Is there a way to tell if sunglass lenses are "UV blocking" using common household materials?

I bought a pair of sunglasses while on vacation in Mexico. I am quite certain that the sunglasses are not made by the manufacturer indicated by the trademark on the glasses. (For one thing, the trademark was easily scraped off using my thumbnail.)

So, I know that the glasses are counterfeit. Is there a way for me to determine if the lenses truly protect my eyes from unwanted UV light?

You can get UV cards that change color when exposed to UV rays. I’d probably start with one of those, confirm it changes color in the sun, then see if it changes color if it’s covered with the sunglasses.

ETA, I’m not vouching for this, it’s just the first one I saw. If you watch BigCliveDotCom on youtube, he uses these from time to time, but I couldn’t tell you what brand he uses/prefers.
https://www.amazon.com/QuantaDose-Light-Power-Visibility-Technology/dp/B08KZZ54BZ

You also want to distinguish between different kinds of UV. UV-B, the higher frequency kind, is blocked by ordinary glass (and probably a lot of other materials). UV-A, which is more prevalent in sunlight, requires more special materials to block.

Blue Lizard brand sunscreen has either a label or a cap (I forget which) that changes color when exposed to UV light. I don’t know if it distinguishes between UVA and UVB or not, though.

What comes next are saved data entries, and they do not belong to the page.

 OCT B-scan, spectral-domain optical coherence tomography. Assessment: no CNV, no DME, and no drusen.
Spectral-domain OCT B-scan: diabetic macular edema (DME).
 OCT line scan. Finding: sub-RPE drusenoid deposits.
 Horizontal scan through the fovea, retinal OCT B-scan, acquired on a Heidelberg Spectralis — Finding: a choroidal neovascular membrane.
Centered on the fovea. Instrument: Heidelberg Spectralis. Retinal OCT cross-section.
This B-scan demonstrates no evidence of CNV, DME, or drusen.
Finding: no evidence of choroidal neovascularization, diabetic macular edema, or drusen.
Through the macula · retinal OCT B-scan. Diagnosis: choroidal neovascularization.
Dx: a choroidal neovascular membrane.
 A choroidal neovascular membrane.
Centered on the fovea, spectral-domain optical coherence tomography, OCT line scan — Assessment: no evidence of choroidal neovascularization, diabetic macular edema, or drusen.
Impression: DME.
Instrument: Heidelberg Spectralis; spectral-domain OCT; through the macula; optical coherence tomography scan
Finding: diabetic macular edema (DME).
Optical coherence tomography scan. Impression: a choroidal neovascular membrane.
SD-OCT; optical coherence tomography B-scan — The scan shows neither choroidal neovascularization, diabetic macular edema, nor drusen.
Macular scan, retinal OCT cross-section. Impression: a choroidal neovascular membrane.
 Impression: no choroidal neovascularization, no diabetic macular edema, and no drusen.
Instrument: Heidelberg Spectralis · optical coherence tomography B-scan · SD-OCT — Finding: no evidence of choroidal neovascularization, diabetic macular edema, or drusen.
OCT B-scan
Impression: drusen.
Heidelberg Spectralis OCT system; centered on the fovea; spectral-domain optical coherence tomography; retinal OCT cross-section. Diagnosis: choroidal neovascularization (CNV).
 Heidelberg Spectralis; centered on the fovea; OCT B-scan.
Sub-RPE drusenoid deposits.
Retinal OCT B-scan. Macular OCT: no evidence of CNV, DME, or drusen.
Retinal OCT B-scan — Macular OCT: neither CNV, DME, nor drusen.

EDITED TO ASK: How much did these fake shades cost? It might be cheaper than some of the solutions recommended in this thread.

I would get a UV LED flashlight (they are really cheap these days), and use a “blued” t-shirt, or a piece of fluorescent paper, and see how much the lens attenuates the UV.
I bought some amber UV-tinted goggles to use with a very high-power UV resin curing light, and I wanted to see how much UV they actually blocked, and this is what I did.

The thing is, almost all sunglasses will block harmful UV rays. The hard part is making materials that transmit harmful UV rays. I know – I’ve had tp do it.

Virtually all plastics and glasses block light below 300 nm, and most block it below 400 nm.

Here’s the transmission of acrylic, for instance. It stops at 400 nm.

“UV acrylic” transmits below 400 nm, but you have to pay extra for it.

Here’s a bunch of different plastics. Note that, except for the UV acrylic, they stop at 400 nm:

Here’s PMMA (plexiglas)

https://www.semanticscholar.org/paper/Transmission-curves-of-plexiglass-(PMMA)-and-grease-Joram/3fb7da82d518652028dae523ac50f448870bc443/figure/0

Polycarbonate (the stuff my eyeglasses are made of) stops at 390 nm

Virtually all sunglasses block beloe 380 nm

I had thought that plexiglass was just the most common brand name for acrylic.

So said another way, purported special UV blocking features of sunglasses are pure marketing ouffery devoid of substance.

In other news, Dasani sells the wettest water.

I’ve got one, that’s the way to go. It has sections that react to different freq/wavelengths to distinguish, say, UV-A vs C. It was a couple bucks on Amazon at the time, more now!

I confess I first misunderstood how they worked and thought it laggily charged up like glow in the dark phosphors. I was leaving it in direct sunbeams for a minute and rushing it inside to see the reaction: none found. Then, I tried it in a UV-C chamber and found the same unreacted card when I took it out for inspection.